In order to stay alive, the men needed keen senses and knowledge of herbal remedies and first aid, among other skills. In summer, they could catch fish, build shelter, and hunt for food and skins. The mountain men dressed in suits made of deer skin that had stiffened after being left outdoors for a time, which gave them some protection against the weapons of particular enemies.[8] There were no doctors in the regions where mountain men worked, and they had to set their own broken bones, tend their wounds, and nurse themselves back to health.[9]
A fur trapper was a mountain man who, in today's terms, would be called a free agent.
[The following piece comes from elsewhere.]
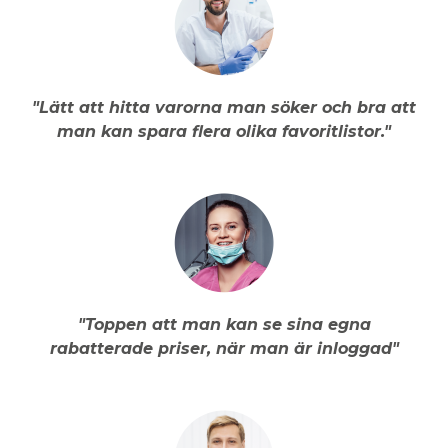
"Lätt att hitta varorna man söker och bra att
man kan spara flera olika favoritlistor."
"Toppen att man kan se sina egna
rabatterade priser, när man är inloggad"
He was independent and traded his pelts to whoever would pay him the best price. That contrasts with a "company man", typically indebted to one fur company for the cost of his gear, who traded only with that company and was often under the direct command of company representatives. Some company men who paid off their debt could become free traders, using the gear they had earned. They might sell to the same company when the price was agreeable or convenient.
Historical reenactment of the dress and lifestyle of a mountain man, sometimes known asbuckskinning, allows people to recreate aspects of this historical period. Today's Rocky Mountain Rendezvous and other reenacted events are both history-oriented and social occasions. Some modern men choose a lifestyle similar to that of historical mountain men. They may live and roam in the mountains of the West or in the swamps of the southern United States.